Slightly unfortunately we were a little pressed for time, but it was still a nice little project.
We started by just talking about Dan’s problem and about Pascal’s triangle in general by taking an initial look to see if we can find any pattern in the number of odd numbers in each row. The boys noticed a few interesting patterns.
We started this next section by talking in a little more detail about some of the patterns. My younger son noticed that there were a couple of patterns relating to the rows whose number was a power of 2.
The boys used the ideas they found here to take a guess at the number of odd numbers in rows 2048 and 2047, but weren’t sure how to get back to row 2015, yet.
This next section is where I’m a little bummed that we were pressed for time. I wanted them to brain storm about other things that were related to powers of 2, but they got a little stuck.
I used the idea from the picture in Dan’s tweet to write Pascal’s triangle mod 2. Writing out the triangle that way made my older son think about binary. They also were surprised to see something that looked like Sierpinski’s triangle emerging on the board!
From there we wrote out the row numbers in binary and looked for a connection to the number of odd numbers in each row. The surprise in this problem is that there is indeed a connection!
With the clock ticking down to when they had to get out the door, we went to Wolfram Alpha to see what 2015 was in binary. From there they boys guessed that that the number of odd numbers in row 2015 of Pascal’s triangle would be 1024. Wolfram Alpha confirmed this conjecture.
So, though I wish I would have had more time, this was still a fun little project. I’m always trying to help the boys see fun connections in math. Here I really had to show them the connection rather than letting them discover it, but that’s going to happen every now and then. Happy to end the day with this fun project.
4 thoughts on “Talking through Dan Anderson’s mod 2 Pascal’s Triangle”
I don’t quite understand your comment about being pressed for time. You homeschool, right? Doesn’t that mean you can leave open investigations like this, to be discussed again another day?
We really take advantage of the fact that we aren’t stuck on a fixed curriculum schedule nor face a standardized testing regime.

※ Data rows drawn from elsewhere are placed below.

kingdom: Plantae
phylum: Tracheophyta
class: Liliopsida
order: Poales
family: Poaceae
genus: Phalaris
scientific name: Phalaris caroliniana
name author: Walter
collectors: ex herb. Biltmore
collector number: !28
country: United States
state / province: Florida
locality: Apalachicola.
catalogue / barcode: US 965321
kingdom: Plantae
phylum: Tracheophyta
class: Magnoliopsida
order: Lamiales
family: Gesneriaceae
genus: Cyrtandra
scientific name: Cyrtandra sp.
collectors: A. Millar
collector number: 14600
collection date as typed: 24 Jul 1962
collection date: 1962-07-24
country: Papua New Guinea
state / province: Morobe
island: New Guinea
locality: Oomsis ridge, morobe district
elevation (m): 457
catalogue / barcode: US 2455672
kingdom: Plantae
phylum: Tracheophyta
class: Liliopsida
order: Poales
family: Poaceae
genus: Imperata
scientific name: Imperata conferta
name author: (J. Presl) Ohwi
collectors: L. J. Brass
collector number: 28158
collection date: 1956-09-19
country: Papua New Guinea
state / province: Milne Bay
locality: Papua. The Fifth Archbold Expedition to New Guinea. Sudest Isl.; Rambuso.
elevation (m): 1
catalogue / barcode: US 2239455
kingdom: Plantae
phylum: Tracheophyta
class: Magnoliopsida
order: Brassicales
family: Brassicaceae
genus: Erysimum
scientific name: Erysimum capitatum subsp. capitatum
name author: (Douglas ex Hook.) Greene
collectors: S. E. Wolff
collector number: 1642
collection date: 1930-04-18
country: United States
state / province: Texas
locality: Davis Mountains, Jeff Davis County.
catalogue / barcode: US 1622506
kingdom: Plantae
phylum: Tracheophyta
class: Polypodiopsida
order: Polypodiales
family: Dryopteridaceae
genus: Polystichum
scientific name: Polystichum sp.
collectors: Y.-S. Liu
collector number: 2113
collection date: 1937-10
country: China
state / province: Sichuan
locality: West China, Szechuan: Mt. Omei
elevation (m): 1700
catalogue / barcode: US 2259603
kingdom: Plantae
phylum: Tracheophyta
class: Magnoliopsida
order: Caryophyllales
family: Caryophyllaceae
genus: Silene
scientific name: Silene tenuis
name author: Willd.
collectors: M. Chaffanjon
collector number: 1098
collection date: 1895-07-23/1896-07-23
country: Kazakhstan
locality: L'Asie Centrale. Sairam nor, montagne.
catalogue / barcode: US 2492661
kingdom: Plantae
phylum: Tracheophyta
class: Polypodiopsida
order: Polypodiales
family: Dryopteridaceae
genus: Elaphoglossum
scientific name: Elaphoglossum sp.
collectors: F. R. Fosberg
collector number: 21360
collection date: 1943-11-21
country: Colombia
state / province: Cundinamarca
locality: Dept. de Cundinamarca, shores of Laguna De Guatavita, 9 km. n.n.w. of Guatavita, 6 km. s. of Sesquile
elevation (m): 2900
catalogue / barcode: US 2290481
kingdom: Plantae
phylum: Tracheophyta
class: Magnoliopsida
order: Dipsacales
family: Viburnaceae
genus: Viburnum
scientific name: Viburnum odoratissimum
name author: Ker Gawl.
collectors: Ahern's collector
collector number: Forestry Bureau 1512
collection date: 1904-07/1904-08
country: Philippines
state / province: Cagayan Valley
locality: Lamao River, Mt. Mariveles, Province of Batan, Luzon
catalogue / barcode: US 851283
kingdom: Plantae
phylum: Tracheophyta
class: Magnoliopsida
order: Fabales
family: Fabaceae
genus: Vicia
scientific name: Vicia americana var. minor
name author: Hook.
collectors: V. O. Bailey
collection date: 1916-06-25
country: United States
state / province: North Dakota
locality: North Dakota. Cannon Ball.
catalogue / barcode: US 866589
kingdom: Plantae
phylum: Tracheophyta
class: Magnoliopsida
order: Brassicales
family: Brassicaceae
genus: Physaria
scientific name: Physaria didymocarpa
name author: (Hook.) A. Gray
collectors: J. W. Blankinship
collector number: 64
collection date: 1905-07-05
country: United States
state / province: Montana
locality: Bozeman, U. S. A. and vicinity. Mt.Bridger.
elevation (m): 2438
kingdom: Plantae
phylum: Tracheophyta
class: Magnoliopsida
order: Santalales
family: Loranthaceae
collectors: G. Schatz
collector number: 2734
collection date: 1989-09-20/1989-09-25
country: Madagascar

There is the the danger of being too unstructured, but we tend to split into explorations which are pretty open-ended and skill practice which has a clear scope (time, content).
Part of the spirit is the idea (not my original!): don’t do anything for a child that they can do for themselves, don’t say anything the children can say themselves.
I didn’t have a great morning with either kids and didn’t want to let the day end on that low note.
I got home from work at 5:45 and they needed to be out the door for their karate class at 6:15. Despite the time constraint I wanted to try to squeeze in this fun little project.